In most cases, companies have worked in partnership with various outside resources, including AI providers, academic institutions, and consulting firms.

Though highly fragmented, the AI ecosystem offers companies the opportunity to pursue a wide range of partnership models. Start-ups tend to be in the custom solution design space, focusing on industry-specific AI solutions. The major AI platform players tend to be mainstay data companies that work with companies and custom solution designers to implement offerings. Some platform providers (such as Microsoft, Salesforce, IBM, and Amazon) offer configurable application programming interfaces (APIs); however, companies must still provide the data to train the AI engine and customize it to meet specific goals or key performance indicators (KPIs).

Accelerating Momentum

AI is just now hitting its stride. Over the next three to five years, A.T. Kearney expects to see the use of artificial intelligence expand as more use cases that are in production reach scale. As costs are driven down both by increasing the demand and supply of AI-as-a-Service and customized solutions, the potential for optimization and unlocking new value is huge.

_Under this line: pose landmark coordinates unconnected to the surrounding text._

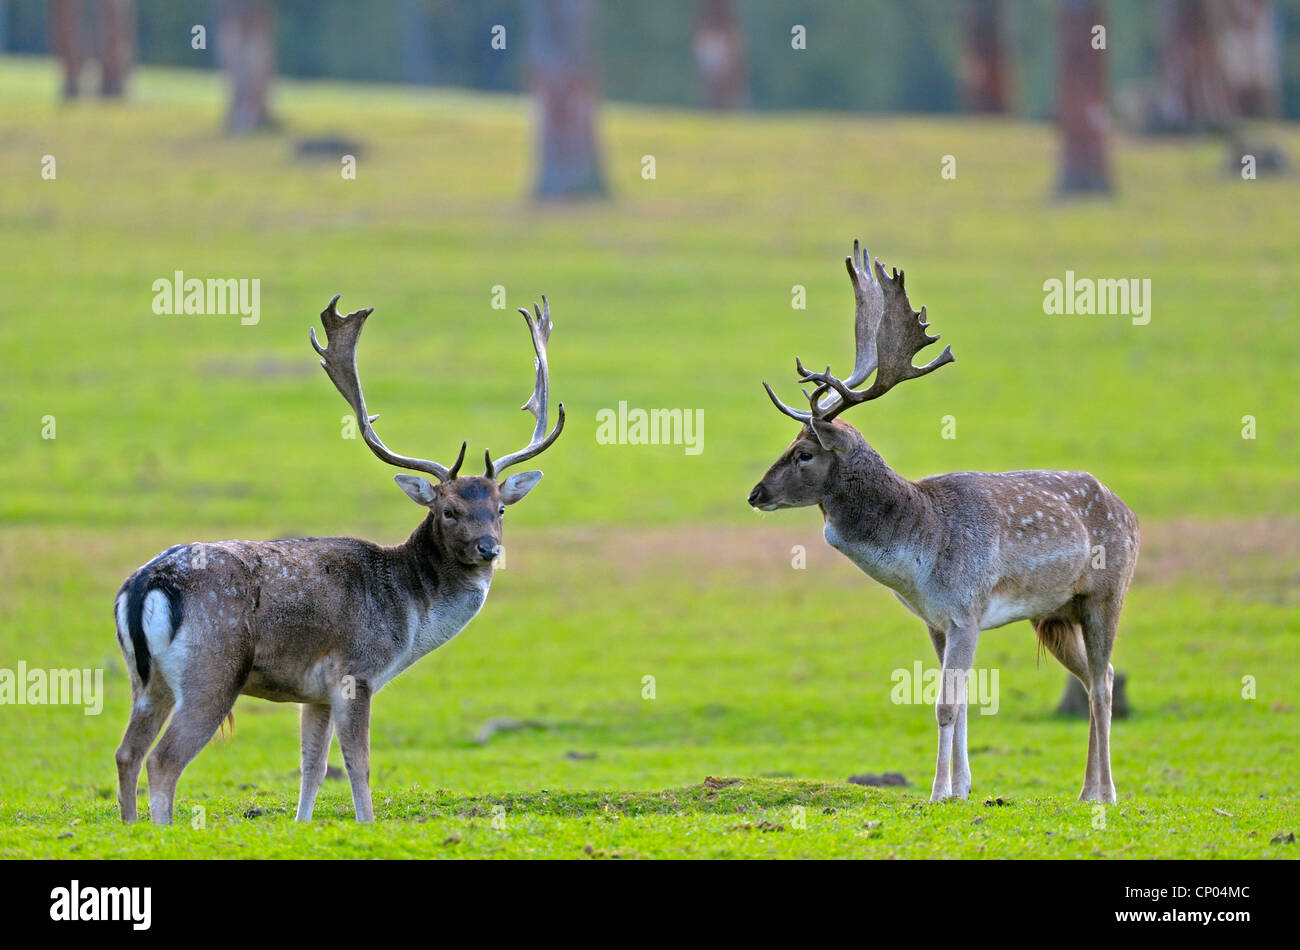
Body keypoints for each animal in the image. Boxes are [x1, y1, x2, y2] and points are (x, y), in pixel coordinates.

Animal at [119, 293, 566, 821]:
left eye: (500, 508)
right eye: (448, 510)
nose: (489, 548)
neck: (410, 614)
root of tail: (148, 583)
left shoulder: (313, 692)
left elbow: (312, 766)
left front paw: (302, 824)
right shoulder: (356, 672)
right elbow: (359, 762)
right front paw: (367, 822)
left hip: (146, 680)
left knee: (127, 752)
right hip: (212, 671)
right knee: (162, 761)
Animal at [754, 243, 1138, 800]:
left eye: (804, 453)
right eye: (788, 444)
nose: (755, 493)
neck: (922, 551)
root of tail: (1131, 514)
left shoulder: (965, 609)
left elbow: (945, 704)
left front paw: (938, 791)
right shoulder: (936, 621)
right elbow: (960, 704)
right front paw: (960, 788)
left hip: (1106, 594)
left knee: (1105, 682)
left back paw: (1102, 792)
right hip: (1053, 615)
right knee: (1095, 679)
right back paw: (1088, 787)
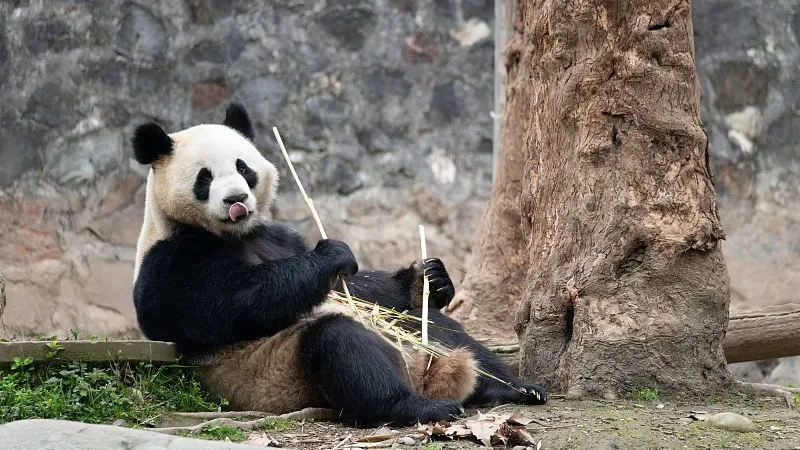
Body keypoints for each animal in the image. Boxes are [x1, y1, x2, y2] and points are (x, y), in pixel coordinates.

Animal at [130, 103, 548, 427]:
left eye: (243, 167)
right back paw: (419, 408)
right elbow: (232, 302)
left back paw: (511, 386)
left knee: (438, 327)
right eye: (205, 178)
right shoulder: (171, 258)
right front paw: (332, 253)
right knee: (341, 346)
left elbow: (356, 288)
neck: (237, 233)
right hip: (278, 371)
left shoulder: (276, 234)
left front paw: (427, 277)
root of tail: (420, 374)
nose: (237, 199)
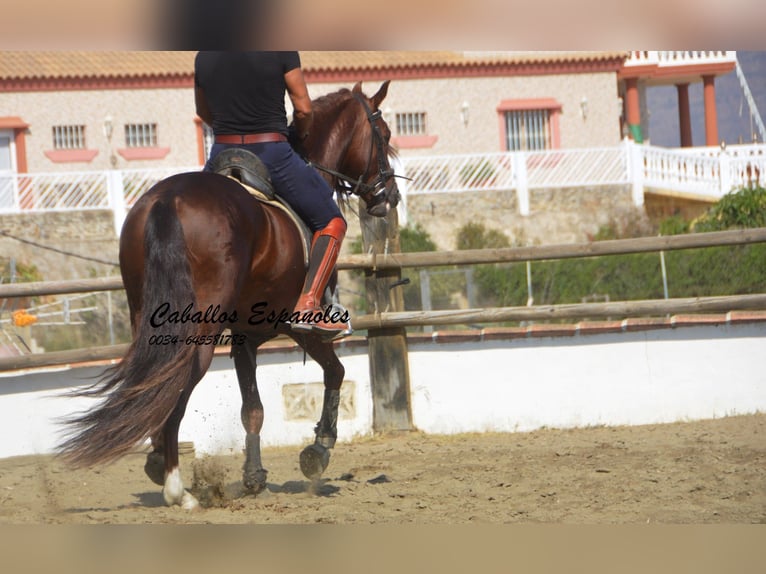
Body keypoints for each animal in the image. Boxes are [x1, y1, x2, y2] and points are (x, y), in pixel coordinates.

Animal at [57, 81, 400, 508]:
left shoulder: (245, 336)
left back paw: (160, 463)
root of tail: (169, 199)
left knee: (152, 380)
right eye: (384, 135)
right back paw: (176, 487)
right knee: (175, 385)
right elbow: (335, 372)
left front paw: (254, 476)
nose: (390, 197)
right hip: (199, 330)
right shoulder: (296, 328)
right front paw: (318, 449)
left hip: (147, 316)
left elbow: (252, 408)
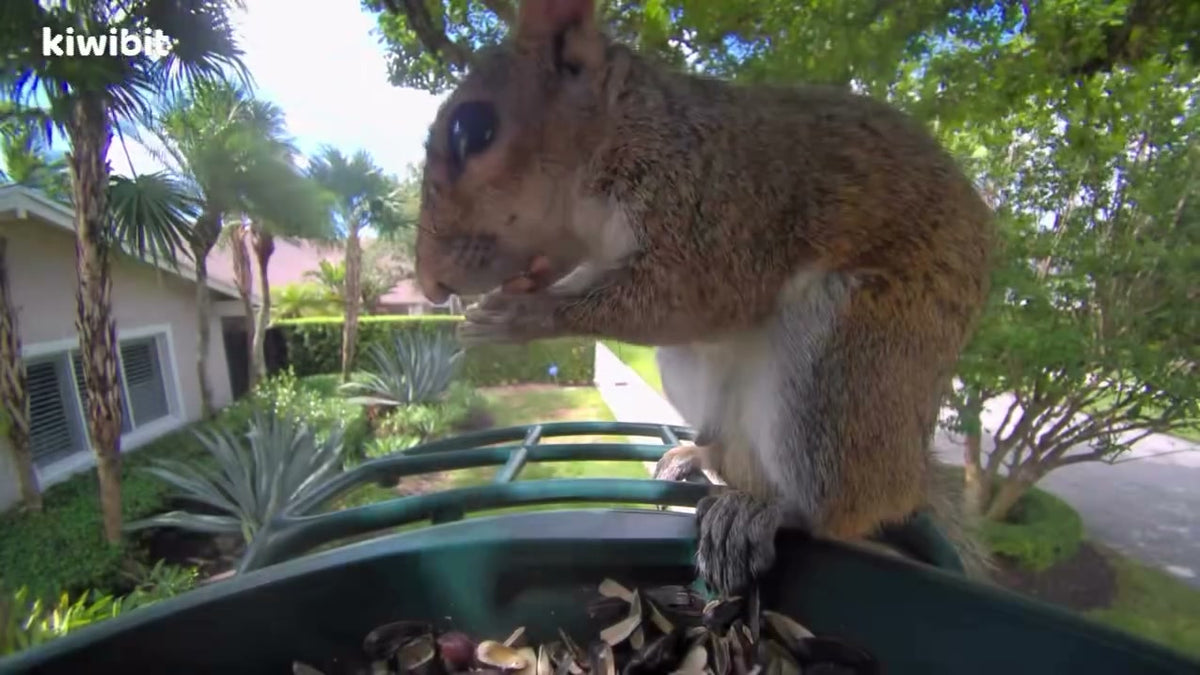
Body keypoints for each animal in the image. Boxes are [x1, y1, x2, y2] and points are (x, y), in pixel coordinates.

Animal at [413, 0, 995, 595]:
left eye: (473, 130)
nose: (430, 282)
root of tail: (909, 474)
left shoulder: (721, 210)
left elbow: (689, 297)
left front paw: (517, 317)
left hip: (844, 363)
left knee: (834, 508)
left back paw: (765, 511)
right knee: (728, 450)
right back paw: (697, 453)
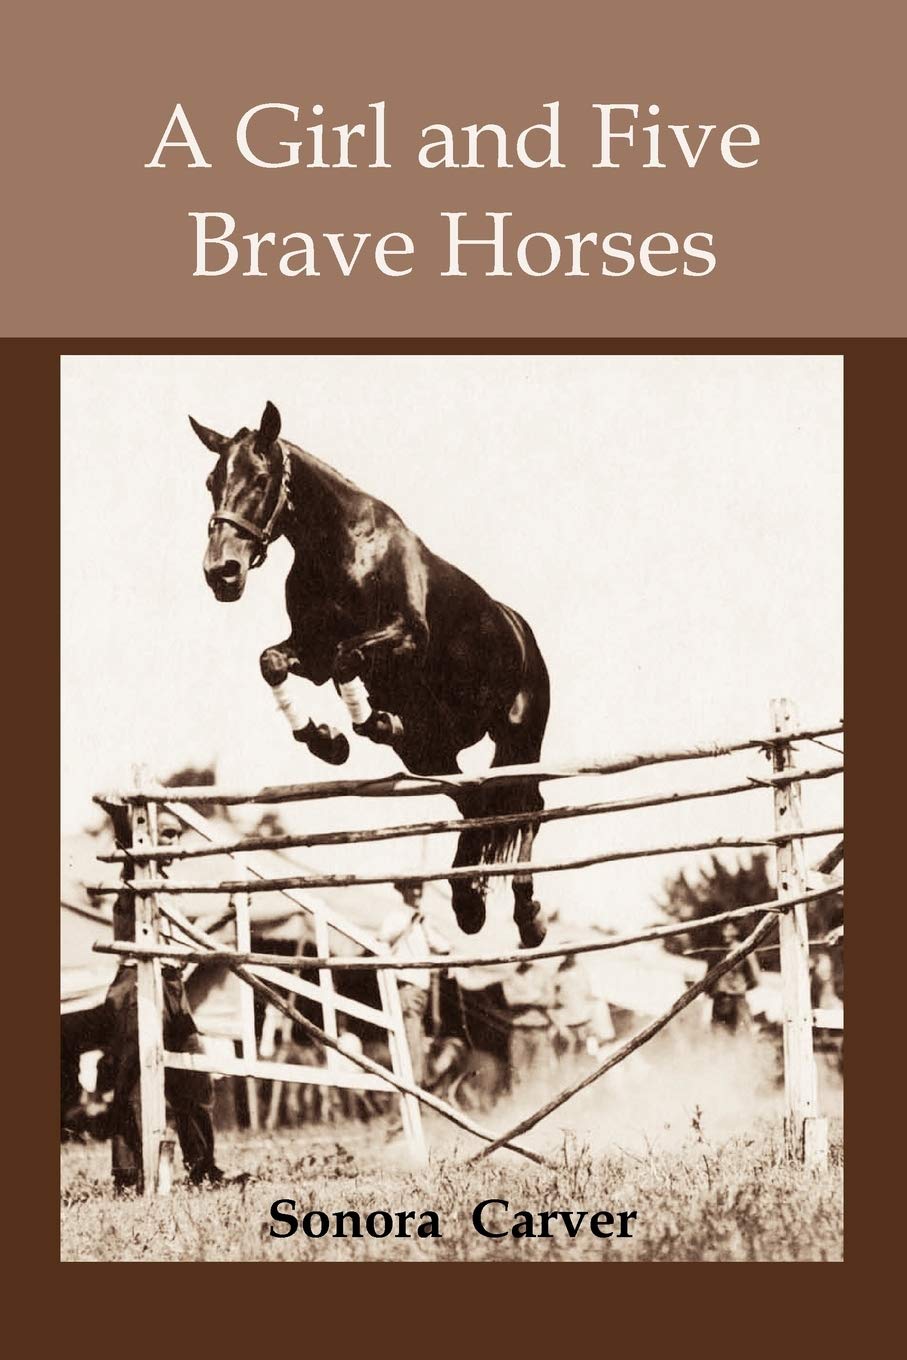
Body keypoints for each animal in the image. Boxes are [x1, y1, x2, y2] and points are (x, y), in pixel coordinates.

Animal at [190, 401, 550, 947]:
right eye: (213, 481)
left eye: (260, 478)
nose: (221, 573)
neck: (339, 547)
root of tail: (522, 632)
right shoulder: (310, 653)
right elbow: (275, 662)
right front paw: (325, 739)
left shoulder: (405, 636)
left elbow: (348, 657)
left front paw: (359, 725)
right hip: (432, 754)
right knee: (475, 802)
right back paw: (467, 902)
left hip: (518, 739)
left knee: (526, 805)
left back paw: (527, 915)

Perhaps the most important adjustment that leaders must now make is to shift from fearing AI as a disruptive force to more fully embracing AI’s demonstrated capacity to significantly improve performance, customer experience, value generation, and cost efficiency. The winners will be those who have been more proactive rather than reactive in embracing AI.

Decisive Action

In sum, AI is on pace to be not just an enabling technology, but a transformative one. Companies that fail to decisively pursue AI impact at scale, here and now, risk being left behind. Consider the following guiding principles:

  • Focus on key use cases that have clear benefits and, ideally, are also synergistic; i.e., success in one use case advances learning or amplifies the benefit of adjacent use cases.
  • Adopt a “how to enhance human experience and productivity” mindset, rather than a “how to automate” mindset. View your human workers as “customers” of AI. Ensure that embedded AI solutions are as frictionless and friendly as possible.
  • Do not let enterprise legacy IT be an excuse for holding back. Leverage ecosystems to jump start capabilities and assertively use case deployment.
  • Don’t be slowed by “not invented here” thinking. In many use cases, external cloud-based, pay-as-you-go AI systems can deliver major advances more quickly than traditional in-house enterprise solution development.